Disabled Youths want Increased Access to Tertiary Training and Jobs


Youth leaders from the disabled community are clamoring for greater access to tertiary-level training and employment opportunities, as they struggle to gain equality with their able-bodied peers.

The youths voiced their concerns to Minister of Youth and Culture, Hon. Lisa Hanna, and United States Ambassador to Jamaica, Her Excellency Pamela Bridgewater, among other stakeholders, during a roundtable discussion hosted at the US Embassy in Kingston on Friday (April 20), in observance of Global Youth Service Day.

Miss Deaf International, Cassandra Whyte, who communicated through an interpreter, noted that most young people in the deaf community are marginalised and discriminated against because of their disability.

She said one of their main areas of concern is tertiary level education, as local institutions do not have the proper facilities or programmes in place to make learning accessible to them.

“It is very hard to get education for the deaf community. Many of them, they are ready and they are qualified, they have their CXCs, but Jamaican universities are just not accepting them,” she said, noting that many have to go abroad to study.

“What I want is for the deaf to stay in Jamaica and be creative here. I want the universities to be open to us, so we can study and get our degrees,” she said.

Miss Whyte, who is a social worker at the Jamaica Association for the Deaf, said employment opportunities for members of the deaf community are also limited. “Many persons have their qualifications, but they just have to sitting there waiting and we have many deaf people who are very skilled and they are ready to work, but when they go to these companies, the bosses say ‘no we can’t accept you, because you are deaf’,” she informed.
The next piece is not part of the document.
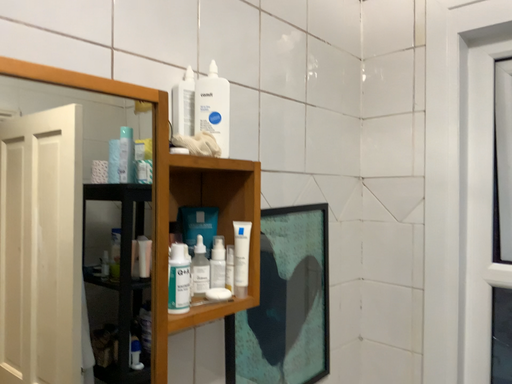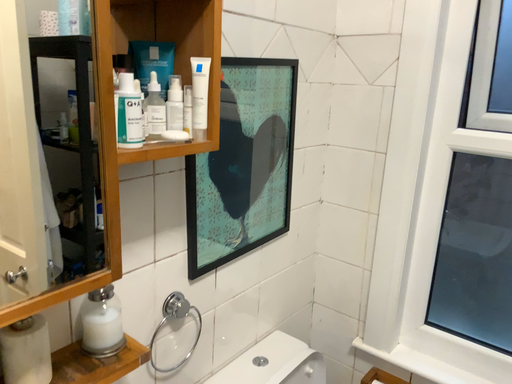
Question: How did the camera likely rotate when shooting the video?

Choices:
 (A) rotated upward
 (B) rotated downward

Answer: (B)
Delegate of the National Youth Council, Shanna Parkes, who is visually impaired, echoed the sentiments of Miss Whyte, noting that young people from the disabled community experience discrimination “everyday”.

Miss Parkes noted that parents are often to be blamed for their children receiving little or no education, as many of them are embarrassed that they have a disabled child and so they lock them away at home instead of sending them out to school.

“There are disabled children, who reach the age of 20 and they have never been taught,” she remarked.

In response, Miss Hanna said the Ministry, through the National Council for Youth Development (NCYD) and its various other agencies, will be working to address the issues affecting the youth in the disabled community.

Among the initiatives is expanding the Auto-Skills learning programme to reach more young people, who are physically challenged.

Auto-Skills is a computer software, which provides users with an individualised, highly effective and scalable literacy intervention solution. It is designed to help struggling students of all ages, skills and abilities, to master the fundamentals of reading.

“This is an initiative that we can definitely roll out at all the YICs (Youth Information Centres) overtime,” said NCYD Executive Director, Roberta Ellis.

“So, it’s just getting the equipment, getting the software, and having it in all the youth information centres, so both attached and unattached young people, including the disabled, can have access,” she stated.

A group of some 25 young people from various communities throughout Kingston and St. Andrew and St. Catherine participated in the roundtable discussion, which focused on the work of the youth in their communities, their achievements, and the challenges they face; and policy issues related to marginalised youth, unemployment, and youth inclusion in planning.

The discussion was facilitated by President of the National Youth Council, Ryan Small and Youth Ambassador, Paul McFarlane.

Some of the suggestions, which arose from the discussions included: additional funding for young entrepreneurs; further incentives for employers willing to employ members of the disabled community; mentorship programmes with students helping other students to learn; parenting workshops; and more community volunteerism among young people; more programmes focusing on positive values and moral in young people; and the integration of youth programmes in order to maximise results and save money.

Global Youth Service Day is an annual campaign that celebrates and mobilises young people across the world, who want to improve their communities through service and service-learning.